But that was London. Of course the museums of London are filled with the sort of things that adorn the covers of history textbooks. But private and small-scale collections can offer so much more. You might call it surrealist dislocation. When gathered in one place, accumulations of found objects and forgotten obsessions can evoke a strange reaction in the visitor’s mind, like Lautréamont’s chance meeting on a dissecting-table of a sewing-machine and an umbrella.
The collections in smaller museums often have no discernible theme or focus. They’re like benevolent beacons of the British inability to let things go. I have no idea how such places curate their collections. The criteria seems to be that, so long as an item existed before today, and so long as that item meant something to someone, then it’s ripe for inclusion.
I recently took a trip to Whitby, and found their museum to be one of the best I’ve ever been to.
Whitby is a strange place with a strange history. It was the setting for Bram Stoker’s Dracula, so the place has always been something of a gothic haven. The gloomy ruins of the abbey, visible from anywhere in town, give the place a foreboding air. The local industry was once jet, so everywhere you look is the black, the black, the black.
Fossils can be found on the nearby beaches. Captain Cook has ties to the area, as does the old whaling trade. The town is full of spiritualists, clairvoyants, pagans, hippies and fishermen.
Their museum was always going to be wonderful.
The museum isn’t very big. Most of the collection is crammed into a single room. There is some order to the exhibits. One corner is full of fossils, another full of taxidermy:
Captain Cook gets his own room, full of tribal artefacts from his three voyages:
But apart from that, there’s no real order to anything. Cabinets and cases are themed, of course, but they’re grouped seemingly at random. Three footsteps is all it takes to let your thoughts flow from butterflies to puppets:
Everything is everywhere all at once, and there’s so much of everything.
Cabinets full of terrifying dolls. Elaborate Victorian toys and mechanisms. Old photography equipment and, of course, gothic black Whitby jet.
Whitby museum has a sort of haunted attic feel. The staff are friendly, and the place is clean and very well lit, but still. It often feels like you’ve snuck away from a Victorian ball to explore the mothballed rooms of an eccentric’s mansion.
I could have spent hours there. Everything definitely comes alive when they turn the lights out at night.
But I was there with a purpose. In the introduction to his excellent Haunted Book, Jeremy Dyson writes about visiting Whitby as a child. Specifically, he mentions having really wanted to see The Hand of Glory on display at the museum.

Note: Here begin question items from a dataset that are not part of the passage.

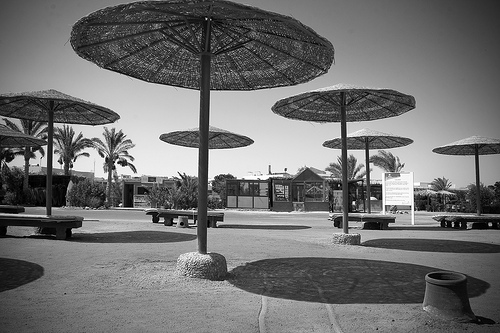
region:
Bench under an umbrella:
[1, 74, 119, 245]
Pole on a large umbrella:
[195, 31, 219, 253]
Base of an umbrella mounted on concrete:
[174, 243, 234, 284]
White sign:
[376, 157, 426, 227]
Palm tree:
[85, 128, 137, 208]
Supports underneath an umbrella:
[160, 18, 251, 57]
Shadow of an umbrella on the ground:
[232, 246, 432, 316]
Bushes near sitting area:
[143, 165, 220, 218]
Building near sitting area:
[239, 159, 345, 211]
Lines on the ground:
[252, 283, 347, 331]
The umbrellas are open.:
[34, 4, 425, 159]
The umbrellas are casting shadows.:
[230, 227, 455, 332]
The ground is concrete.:
[120, 258, 190, 331]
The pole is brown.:
[188, 26, 222, 251]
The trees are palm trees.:
[48, 126, 153, 215]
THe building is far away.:
[216, 162, 399, 232]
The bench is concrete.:
[11, 194, 80, 261]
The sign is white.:
[370, 149, 411, 231]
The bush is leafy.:
[143, 182, 243, 214]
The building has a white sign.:
[232, 182, 344, 239]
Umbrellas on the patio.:
[65, 16, 458, 323]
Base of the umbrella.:
[178, 232, 265, 327]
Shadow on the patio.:
[209, 246, 460, 324]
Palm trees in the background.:
[44, 112, 168, 223]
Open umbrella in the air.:
[158, 98, 328, 170]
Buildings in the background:
[28, 135, 286, 227]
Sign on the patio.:
[365, 155, 458, 250]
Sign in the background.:
[378, 165, 420, 219]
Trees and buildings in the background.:
[114, 155, 295, 246]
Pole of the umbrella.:
[168, 38, 246, 331]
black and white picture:
[23, 38, 481, 295]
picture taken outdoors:
[32, 15, 479, 315]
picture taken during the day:
[10, 130, 484, 328]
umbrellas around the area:
[40, 27, 445, 273]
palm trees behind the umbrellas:
[41, 91, 299, 186]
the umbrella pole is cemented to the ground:
[140, 90, 268, 315]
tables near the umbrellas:
[136, 182, 492, 228]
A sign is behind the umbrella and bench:
[346, 131, 452, 226]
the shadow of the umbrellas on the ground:
[236, 230, 477, 325]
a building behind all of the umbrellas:
[217, 155, 427, 255]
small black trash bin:
[408, 259, 479, 324]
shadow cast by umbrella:
[218, 236, 495, 322]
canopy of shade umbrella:
[64, 2, 341, 97]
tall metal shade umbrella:
[64, 2, 337, 289]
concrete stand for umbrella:
[168, 245, 237, 290]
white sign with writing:
[373, 163, 423, 231]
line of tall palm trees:
[3, 107, 145, 219]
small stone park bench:
[323, 196, 400, 238]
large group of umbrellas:
[2, 0, 497, 330]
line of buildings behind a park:
[1, 151, 492, 228]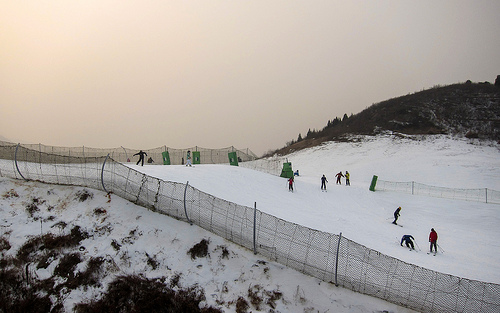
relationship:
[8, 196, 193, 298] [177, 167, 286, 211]
plants covered snow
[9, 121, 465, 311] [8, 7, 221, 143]
view taken sunset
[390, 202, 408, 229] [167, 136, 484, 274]
man skiing field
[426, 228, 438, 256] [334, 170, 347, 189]
person with arms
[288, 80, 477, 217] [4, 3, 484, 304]
hill on picture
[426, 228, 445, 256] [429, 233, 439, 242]
person with coat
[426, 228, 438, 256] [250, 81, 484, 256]
person standing hill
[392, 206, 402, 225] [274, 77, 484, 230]
man getting up hill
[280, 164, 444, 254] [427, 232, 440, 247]
skier wearing suit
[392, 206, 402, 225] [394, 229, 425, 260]
man attempting ski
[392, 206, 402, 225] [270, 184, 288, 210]
man walking snow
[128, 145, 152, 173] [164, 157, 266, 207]
person on hill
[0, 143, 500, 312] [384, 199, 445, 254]
fence enclosing people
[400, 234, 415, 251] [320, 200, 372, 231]
people in snow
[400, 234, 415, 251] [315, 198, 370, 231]
people in snow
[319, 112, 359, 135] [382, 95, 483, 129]
trees on hill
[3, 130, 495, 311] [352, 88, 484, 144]
snow on hill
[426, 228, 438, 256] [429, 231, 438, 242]
person in coat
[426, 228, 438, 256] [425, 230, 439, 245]
person in jacket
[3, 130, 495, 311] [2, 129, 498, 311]
snow on ground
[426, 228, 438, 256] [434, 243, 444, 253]
person holding poles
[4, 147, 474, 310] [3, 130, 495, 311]
fence in snow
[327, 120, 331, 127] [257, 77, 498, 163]
tree on mountain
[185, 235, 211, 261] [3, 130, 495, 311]
rock on snow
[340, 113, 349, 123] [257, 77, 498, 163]
tree on mountain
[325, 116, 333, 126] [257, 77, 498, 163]
tree on mountain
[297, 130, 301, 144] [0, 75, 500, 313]
tree on hill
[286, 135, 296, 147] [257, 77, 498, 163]
tree on mountain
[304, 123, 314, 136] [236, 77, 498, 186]
tree on mountain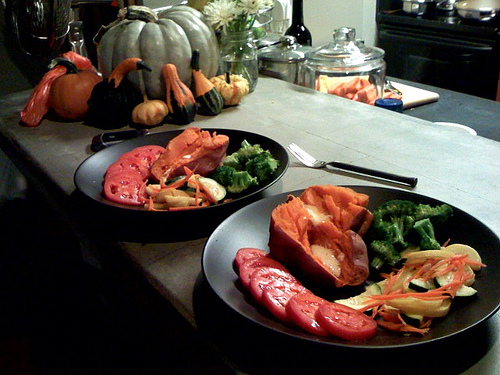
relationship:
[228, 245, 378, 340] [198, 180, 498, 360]
tomatoes on dish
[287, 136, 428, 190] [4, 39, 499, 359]
fork on table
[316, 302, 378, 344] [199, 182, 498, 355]
slice on plate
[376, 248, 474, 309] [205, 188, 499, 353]
vegetables in bowl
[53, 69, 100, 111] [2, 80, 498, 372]
pumpkin on table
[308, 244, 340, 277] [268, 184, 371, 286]
butter on sweet potato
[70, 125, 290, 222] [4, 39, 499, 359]
plate on table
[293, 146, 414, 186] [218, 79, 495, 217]
fork on table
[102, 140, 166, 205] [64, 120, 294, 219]
tomatoes on plate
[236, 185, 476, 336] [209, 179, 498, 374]
vegetables on plate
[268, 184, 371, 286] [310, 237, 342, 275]
sweet potato with butter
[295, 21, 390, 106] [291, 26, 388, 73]
glass jar with lid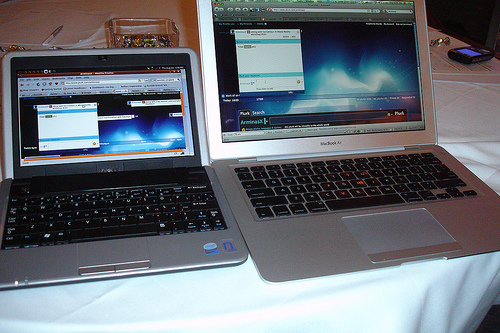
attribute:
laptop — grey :
[189, 0, 497, 288]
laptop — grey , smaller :
[1, 46, 240, 284]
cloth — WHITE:
[1, 54, 493, 332]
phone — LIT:
[450, 50, 490, 76]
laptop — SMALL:
[2, 83, 282, 273]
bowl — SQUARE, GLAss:
[113, 50, 117, 58]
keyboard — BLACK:
[7, 177, 226, 260]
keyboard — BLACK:
[3, 183, 222, 273]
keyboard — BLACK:
[41, 78, 213, 281]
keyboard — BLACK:
[5, 185, 225, 261]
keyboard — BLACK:
[7, 170, 234, 258]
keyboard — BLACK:
[1, 110, 241, 292]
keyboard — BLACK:
[5, 181, 225, 255]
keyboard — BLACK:
[5, 176, 225, 244]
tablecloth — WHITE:
[39, 110, 499, 333]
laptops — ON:
[5, 55, 498, 299]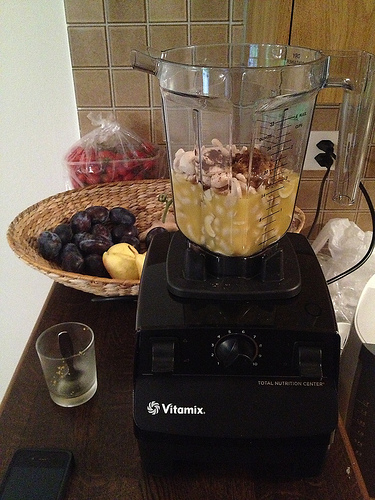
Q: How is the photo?
A: Clear.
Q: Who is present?
A: Nobody.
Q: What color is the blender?
A: Black.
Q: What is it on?
A: Kitchen table.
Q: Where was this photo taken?
A: In a kitchen.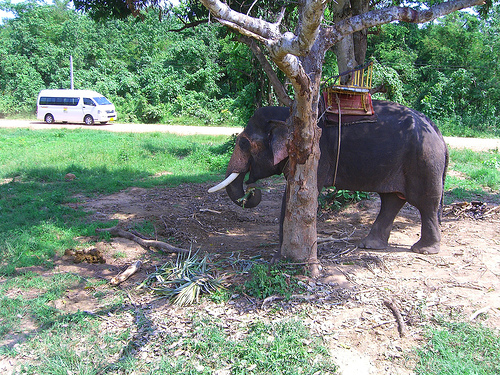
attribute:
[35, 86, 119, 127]
car — white, big, traveling, transporting, small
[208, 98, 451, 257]
elephant — walking, black, big, eating, brow ad grey, small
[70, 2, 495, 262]
tree — in the foreground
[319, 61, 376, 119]
saddle — on top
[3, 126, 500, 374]
grass — green, torn up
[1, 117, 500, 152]
road — sandy, dirt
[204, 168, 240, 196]
tusk — white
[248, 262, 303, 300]
leaves — dropped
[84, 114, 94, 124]
wheel — black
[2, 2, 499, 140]
trees — in background, thick, lush, green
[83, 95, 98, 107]
windows — black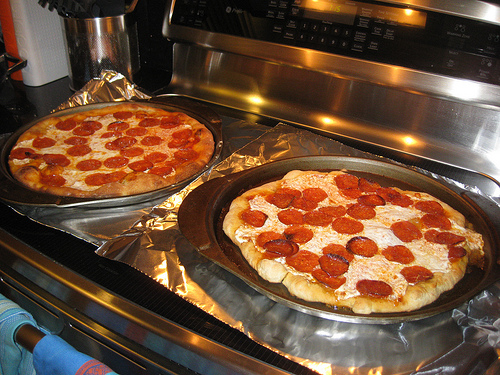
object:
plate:
[0, 101, 223, 212]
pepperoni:
[289, 187, 329, 210]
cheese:
[368, 222, 388, 235]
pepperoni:
[282, 225, 314, 245]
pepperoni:
[261, 236, 299, 259]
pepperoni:
[446, 245, 467, 268]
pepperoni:
[356, 193, 384, 208]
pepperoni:
[388, 219, 423, 243]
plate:
[178, 154, 500, 325]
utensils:
[37, 0, 127, 18]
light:
[397, 133, 430, 152]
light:
[399, 8, 414, 22]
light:
[242, 92, 267, 113]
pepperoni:
[285, 249, 320, 273]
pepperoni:
[317, 253, 349, 275]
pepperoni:
[324, 200, 347, 218]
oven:
[0, 225, 217, 372]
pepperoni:
[413, 199, 447, 215]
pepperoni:
[263, 188, 292, 209]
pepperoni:
[334, 172, 361, 190]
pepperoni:
[422, 228, 465, 247]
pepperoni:
[345, 236, 379, 257]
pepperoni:
[399, 264, 435, 284]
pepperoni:
[354, 278, 392, 299]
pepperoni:
[238, 208, 270, 228]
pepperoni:
[103, 154, 130, 169]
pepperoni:
[344, 203, 377, 220]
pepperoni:
[43, 172, 67, 188]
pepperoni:
[277, 208, 307, 224]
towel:
[58, 345, 74, 375]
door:
[0, 266, 194, 375]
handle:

Jeremy didn’t get to see The Hand of Glory, but I would succeed where he failed:
The Hand of Glory is a mummified, severed hand, reputably that of a hung felon. This is the only known surviving specimen, and it was found hidden in the walls of a Castleton cottage in the early 20th century.
This was an arcane tool beloved of burglars. Having broken into a house, they’d set fire to the fingers. The occupants of the house would not wake until the flames of the hand were extinguished, and only blood would do the trick.
You might remember the good people of Summerisle using a Hand of Glory to neutralise Sgt. Howie in The Wicker Man. My whole trip to Whitby might as well have been a pilgrimage to see this thing.
One thing I like to do in museums is imagine that, upon leaving, I’ll be allowed to take an item of my choice from the collection home with me. Surprisingly, when visiting the Whitby Museum, it wasn’t The Hand of Glory that found itself added to my own psychic collection.
Even more interesting was the Tempest Prognosticator:
There were quite a few bits of strange scientific equipment in the Whitby Museum, but this was the strangest of the lot. Invented by onetime museum curator Dr. George Merryweather, this “Atmospheric Electromagnetic Telegraph conducted by Animal Instinct” consists of 12 glass bottles, each containing a leech.
The idea was that the leeches would detect atmospheric changes hours in advance of a storm. They’d crawl to the top of the bottle, in doing so dislodging a piece of whalebone. This would release a hammer and ring the central bell, thus providing a life-saving advanced warning system.
But though undoubtedly beautiful and useful, the Tempest Prognosticator wasn’t quite wonderful enough to qualify as my souvenir of the mind.
Instead, the honours went to this little crocodile thing:
The British Museum might have an authentic Easter Island head, but they haven’t got a dashing little crocodile concierge.
My ambition now is to open a Museum of Progressive Rock, either in Canterbury or Totnes.